Smoking is the single greatest cause of death and disease in Australia. According to the 2001 National Drug Strategy Household Survey, tobacco use caused 19, 000 deaths and 142, 500 hospital episodes were attributed to tobacco smoking. By promoting smoking cessation, the number of deaths caused by tobacco use can be reduced (AIHW 2002).

The Transtheoretical model is widely applied in smoking cessation. Once smokers are identified, it is essential to determine their level of readiness to quit. Failure to do so is one of the major reasons interventions are unsuccessful (Fava et al. 1995). That is because individuals are more receptive to interventions tailored to their particular needs (Orleans and Hutchinson 1991), while ignoring those that are irrelevant (Velicer et al. 1995).

Effectiveness of interventions may be increased if the health risks of smoking can be personalised or if existing health problems can be linked to smoking (Orleans & Hutchinson 1991). Smokers feel encouraged to quite smoking if they have access to the information about the ill effects of smoking on themselves and their families (Manley et al. 1992).

An intervention closely related to establishing a quit date is a written contract between the smoker and the doctor. The contract serves as a concrete reminder of the goal of smoking cessation (Richards 1992). The doctor is now responsible for the provision of information and help to the smoker.

During the action phase, patients indicate to others of their intention to quit. Other people, even other smokers, are generally supportive of others who are trying to quit (Ferentz & Valente 1994).

In the maintenance phase, the individuals have been abstinent for more than six months. While the temptation to smoke decreases over time, it may not completely disappear until after three to five years of continual abstinence (Fava et al. 1995).

Depression

In Western Australia, mental health disorders, including depression, account for around 16% of the total burden of disease and by 2016 are expected to become the second highest cause of disease burden. In 2003-04, mental health disorders resulted in 24, 453 hospitalisations in Western Australia according to the Hospital Morbidity Data System (AIHW, 2005).

Many Australians have little knowledge about depression (Jorm 1997). These factors have important consequences for prevention, early intervention, and treatment of depression. This causes delays in seeking help. Furthermore, preventive programs for depression are only possible where there is community support. Improving depression literacy is a major goal of beyondblue: the depression initiative of Australia (Beyondblue 2008).

This serves as a great example because the initiative utilises a few models of changes including the Transtheoretical model. It also uses Health Beliefs model, which includes the individuals’ readiness to take action to avoid disease, requiring the recognition of risks and benefits of action (Becker 1974). The Elaboration Likelihood model is also used. Persuasion either by a central route, that is the consideration of the health problem; or peripheral route which is influenced by attractiveness of presenter (Petty et al. 1994).

Dieticians in promoting physical activity amongst people with diabetes have also applied the Transtheoretical model (Jackson et al 2007). As mentioned above, the Transtheoretical model is more often than not, used in conjunction with other models. No one model is perfect, thus by using several models in conjunction with each other, the effectiveness can be maximised. The Transtheoretical model of change has had its fair share of criticism. For example, it certainly is not cost effective to tailor an intervention to each individual. This would blow the health budget out of proportion. Despite its criticisms, it is proven that in cases such as smoking cessation and the management of physical inactivity, a case-by-case approach is most effective.

Therefore, the Transtheoretical model conceptualises the process of intentional behaviour change by incorporating stages of change with the processes of change, which provide important guides for intervention programs. It has been widely applied in the public health sector including its usage in helping people to quit smoking. However, it has been discovered that the Transtheoretical model is best applied in conjunction with other models of behaviour change for better results.

Exercises to complete =>
- 1) Retype the part of the passage on the Transtheoretical model starting at "During the action" and ending at "System (AIHW, 2005).".
- 2) According to the passage on the Transtheoretical model, how long may the temptation to smoke last before it completely disappears?

Material supplied =>
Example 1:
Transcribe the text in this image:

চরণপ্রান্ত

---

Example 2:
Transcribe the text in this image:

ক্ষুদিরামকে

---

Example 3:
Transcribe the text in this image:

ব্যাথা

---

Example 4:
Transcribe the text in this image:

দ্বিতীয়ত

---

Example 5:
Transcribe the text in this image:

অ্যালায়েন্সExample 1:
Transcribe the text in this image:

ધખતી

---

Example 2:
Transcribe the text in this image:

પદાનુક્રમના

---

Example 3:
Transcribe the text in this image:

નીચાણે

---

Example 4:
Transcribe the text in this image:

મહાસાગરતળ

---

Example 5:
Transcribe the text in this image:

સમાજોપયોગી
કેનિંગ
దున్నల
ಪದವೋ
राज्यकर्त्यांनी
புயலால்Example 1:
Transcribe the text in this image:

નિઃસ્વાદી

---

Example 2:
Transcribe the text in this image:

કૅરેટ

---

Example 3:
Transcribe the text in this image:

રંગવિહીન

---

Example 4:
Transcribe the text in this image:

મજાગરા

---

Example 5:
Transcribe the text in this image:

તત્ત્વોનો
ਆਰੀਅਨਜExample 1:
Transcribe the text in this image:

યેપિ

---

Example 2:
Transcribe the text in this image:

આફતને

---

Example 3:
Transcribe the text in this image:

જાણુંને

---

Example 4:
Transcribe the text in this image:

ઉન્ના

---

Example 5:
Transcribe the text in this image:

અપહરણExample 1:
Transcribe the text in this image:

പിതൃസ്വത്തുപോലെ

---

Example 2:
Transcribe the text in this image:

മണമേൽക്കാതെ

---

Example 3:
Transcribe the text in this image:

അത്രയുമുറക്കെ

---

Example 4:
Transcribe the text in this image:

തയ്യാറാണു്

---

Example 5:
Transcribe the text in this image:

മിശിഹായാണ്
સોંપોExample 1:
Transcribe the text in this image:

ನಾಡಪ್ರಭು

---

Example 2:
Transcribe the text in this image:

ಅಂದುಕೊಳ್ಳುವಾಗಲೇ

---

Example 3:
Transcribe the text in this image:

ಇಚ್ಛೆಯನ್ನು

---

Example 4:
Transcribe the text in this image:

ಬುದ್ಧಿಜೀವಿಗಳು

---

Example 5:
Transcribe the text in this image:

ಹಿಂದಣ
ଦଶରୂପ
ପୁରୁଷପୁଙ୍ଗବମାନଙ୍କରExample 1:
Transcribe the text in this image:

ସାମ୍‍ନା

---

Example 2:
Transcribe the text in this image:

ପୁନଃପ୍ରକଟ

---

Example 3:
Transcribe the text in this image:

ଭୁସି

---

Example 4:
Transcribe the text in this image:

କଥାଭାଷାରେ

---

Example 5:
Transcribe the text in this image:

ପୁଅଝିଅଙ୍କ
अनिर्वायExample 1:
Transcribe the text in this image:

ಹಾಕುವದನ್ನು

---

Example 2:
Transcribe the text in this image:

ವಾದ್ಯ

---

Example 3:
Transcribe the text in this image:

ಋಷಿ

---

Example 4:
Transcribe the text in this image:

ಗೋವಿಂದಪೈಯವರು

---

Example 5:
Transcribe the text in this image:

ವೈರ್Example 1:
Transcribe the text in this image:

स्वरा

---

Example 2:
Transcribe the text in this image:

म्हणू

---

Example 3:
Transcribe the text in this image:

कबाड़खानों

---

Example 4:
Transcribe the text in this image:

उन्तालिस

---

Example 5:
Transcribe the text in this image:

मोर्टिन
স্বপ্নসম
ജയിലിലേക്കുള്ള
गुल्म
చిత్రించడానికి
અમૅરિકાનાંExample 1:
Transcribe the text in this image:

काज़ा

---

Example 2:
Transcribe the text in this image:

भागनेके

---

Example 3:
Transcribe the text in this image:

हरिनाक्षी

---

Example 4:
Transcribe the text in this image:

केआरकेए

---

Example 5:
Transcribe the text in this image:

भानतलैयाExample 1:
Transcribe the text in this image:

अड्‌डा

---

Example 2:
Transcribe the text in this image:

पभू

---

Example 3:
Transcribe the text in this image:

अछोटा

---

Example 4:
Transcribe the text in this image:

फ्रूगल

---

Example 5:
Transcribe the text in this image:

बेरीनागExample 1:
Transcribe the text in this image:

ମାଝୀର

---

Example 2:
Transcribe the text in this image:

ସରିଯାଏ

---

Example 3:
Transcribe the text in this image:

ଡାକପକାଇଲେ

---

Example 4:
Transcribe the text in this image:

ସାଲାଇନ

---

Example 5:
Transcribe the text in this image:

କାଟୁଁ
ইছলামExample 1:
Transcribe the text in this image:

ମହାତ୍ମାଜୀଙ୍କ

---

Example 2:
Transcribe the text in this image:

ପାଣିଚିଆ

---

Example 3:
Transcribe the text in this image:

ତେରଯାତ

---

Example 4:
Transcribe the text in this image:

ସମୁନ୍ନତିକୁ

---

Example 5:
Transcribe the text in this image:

Answers to the problems =>
- 1)
During the action phase, patients indicate to others of their intention to quit. Other people, even other smokers, are generally supportive of others who are trying to quit (Ferentz & Valente 1994).

In the maintenance phase, the individuals have been abstinent for more than six months. While the temptation to smoke decreases over time, it may not completely disappear until after three to five years of continual abstinence (Fava et al. 1995).

Depression

In Western Australia, mental health disorders, including depression, account for around 16% of the total burden of disease and by 2016 are expected to become the second highest cause of disease burden. In 2003-04, mental health disorders resulted in 24, 453 hospitalisations in Western Australia according to the Hospital Morbidity Data System (AIHW, 2005).

- 2) It may not completely disappear until after three to five years of continual abstinence.